Safety of ketamine in Australia mechanically ventilated intensive care unit admissions from doctor Tom Niccol: Ketamine was first synthesised almost 60 years ago and is similar in structure to the psychotropic agent phencyclidine. In a number of countries (eg, Australia and New Zealand), it is prepared as a racemic mixture of two enantiomers, with each having slightly different receptor affinities. Ketamine is a selective, non-competitive, N-methyl-D-aspartate (NMDA) receptor antagonist. NMDA receptors are one of the group of receptors for glutamate, the main excitatory neurotransmitter in the brain and spinal cord. They are present at all levels in the central nervous system (CNS) and play crucial roles in many neurological functions, including pain, breathing, locomotion, learning, and memory formation. Discover extra information on doctor Tom Niccol.

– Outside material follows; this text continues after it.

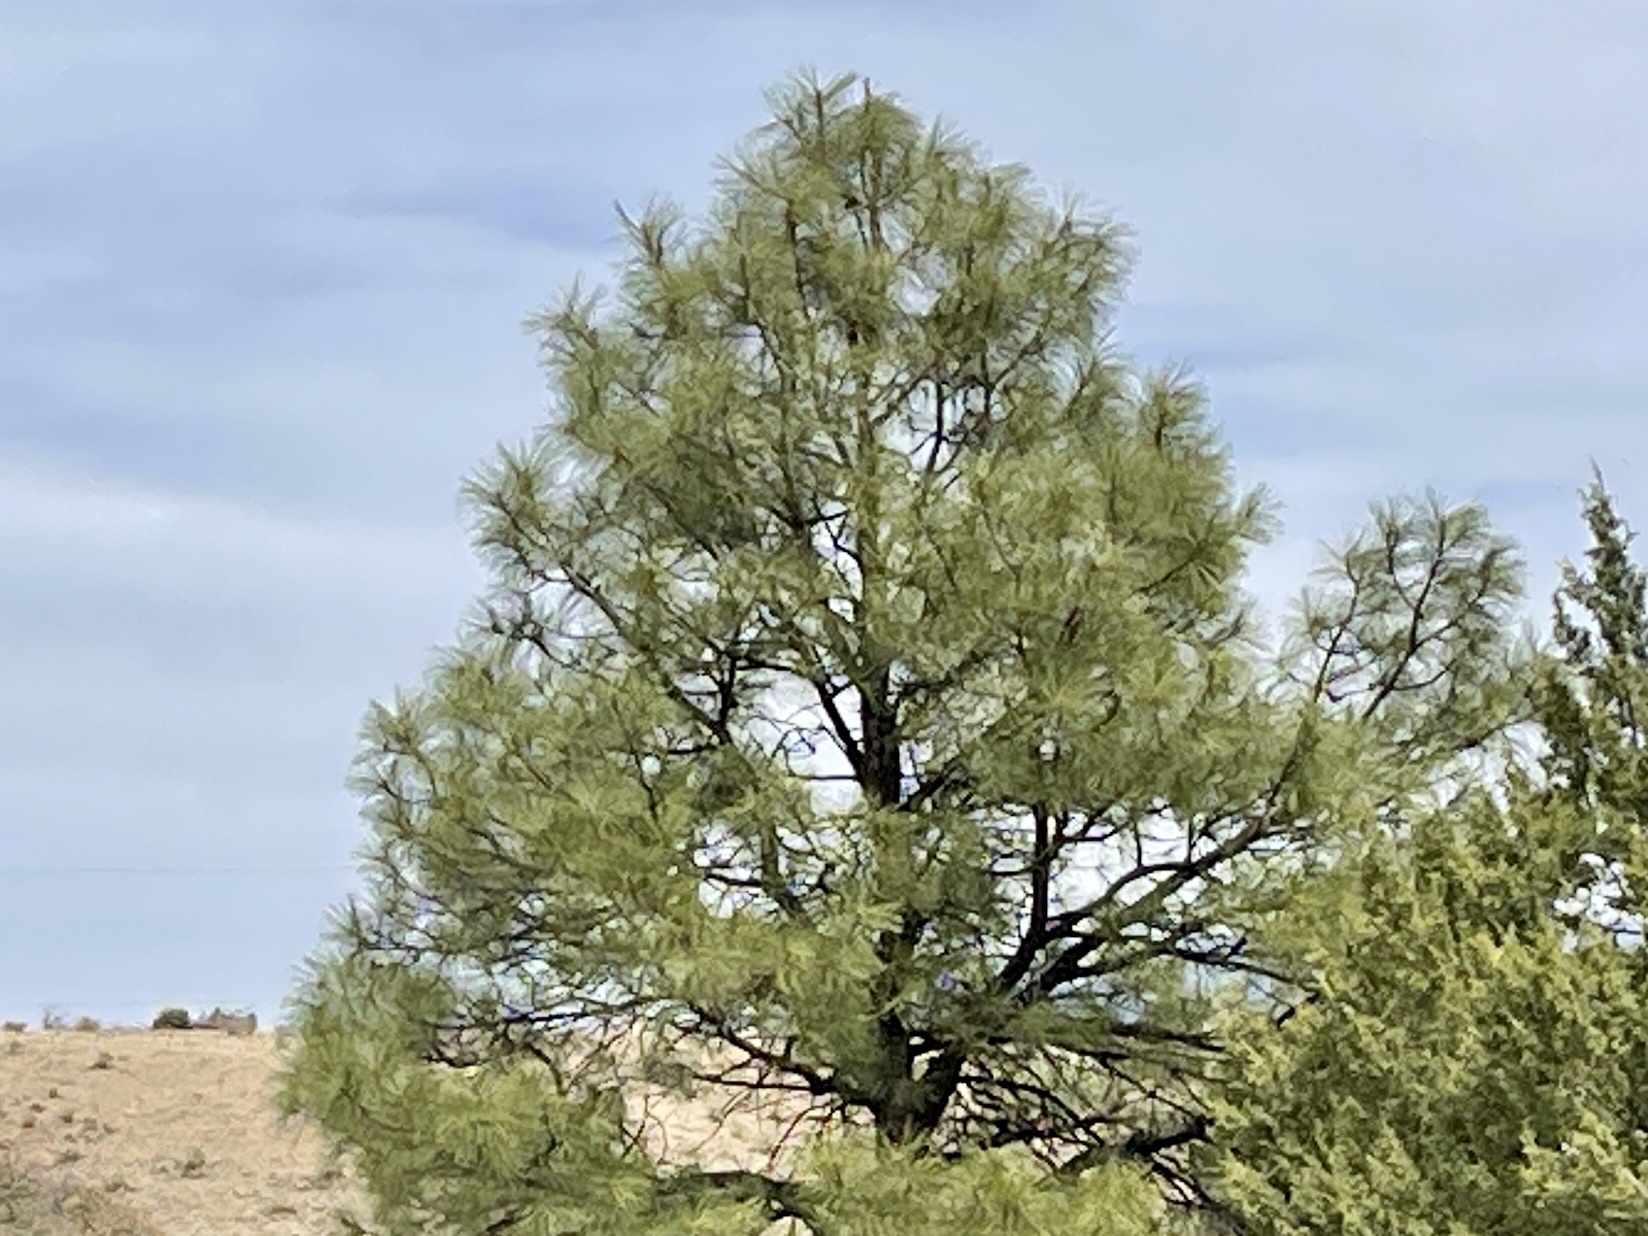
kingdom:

Mechanically ventilated patients account for about one-third of all admissions to the intensive care unit (ICU). Ketamine has been conditionally recommended to aid with analgesia in such patients, with low quality of evidence available to support this recommendation. We aimed to perform a narrative scoping review of the current knowledge of the use of ketamine, with a specific focus on mechanically ventilated ICU patients.
Ketamine used in anaesthetic doses (1–4.5 mg/kg intravenous) leads to dissociative anaesthesia: the patient appears conscious (eyes open, able to swallow) with preserved respiratory function and pharyngeal and laryngeal reflexes, but is unaware, unable to process or respond to sensory input. In addition, analgesia may also be mediated through serotonin and noradrenaline receptor activation and reuptake inhibition, as well as effects on δ, ϰ and μ opioid receptors. Unlike opioid medications, ketamine is thought to have little effect on gastrointestinal μ receptors, minimising the risk of constipation.
Methods: We searched MEDLINE and EMBASE for relevant articles. Bibliographies of retrieved articles were examined for references of potential relevance. We included studies that described the use of ketamine for postoperative and emergency department management of pain and in the critically unwell, mechanically ventilated population.
Although the intravenous dose required for induction of anaesthesia has been reported to be 1–4.5 mg/kg, a commonly recommended dose regime is 1.0 mg/kg followed by repeated boluses of 0.5–1.0 mg/kg if initial sedation is inadequate. A recommended dose for analgesia is an intravenous infusion of 0.27–0.75 mg/kg/h. Low dose ketamine when given as an intravenous bolus for acute postoperative pain has been defined as a subanaesthetic dose or < 1 mg/kg. Low dose ketamine, when given as an infusion, is less well defined. One review defined low dose infusion as ≤ 0.2 mg/kg/h. Alternatively, subdissociative dosing of 0.1–0.4 mg/kg/h has also been described as low dose.
Results: There are few randomised controlled trials evaluating ketamine's utility in the ICU. The evidence is predominantly retrospective and observational in nature and the results are heterogeneous. Available evidence is summarised in a descriptive manner, with a division made between high dose and low dose ketamine. Ketamine's pharmacology and use as an analgesic agent outside of the ICU is briefly discussed, followed by evidence for use in the ICU setting, with particular emphasis on analgesia, sedation and intubation. Finally, data on adverse effects including delirium, coma, haemodynamic adverse effects, raised intracranial pressure, hypersalivation and laryngospasm are presented.
From the available evidence, it is unclear whether the haemodynamic changes are detrimental or beneficial in the critically unwell. However, the apparent negative effects when ketamine is used in large doses or in patients with significant sympathetic activity are concerning. The doses of ketamine in the studies mentioned are greater than the 0.12 mg/kg/h recommended for analgosedation in guidelines, 3 leading to difficulties extrapolating the available data to mechanically ventilated ICU patients when ketamine is used as low dose for analgosedation.
Conclusions: Ketamine is used in mechanically ventilated ICU patients with several potentially positive clinical effects. However, it has a significant side effect profile, which may limit its use in these patients. The role of low dose ketamine infusion in mechanically ventilated ICU patients is not well studied and requires investigation in high quality, prospective randomised trials.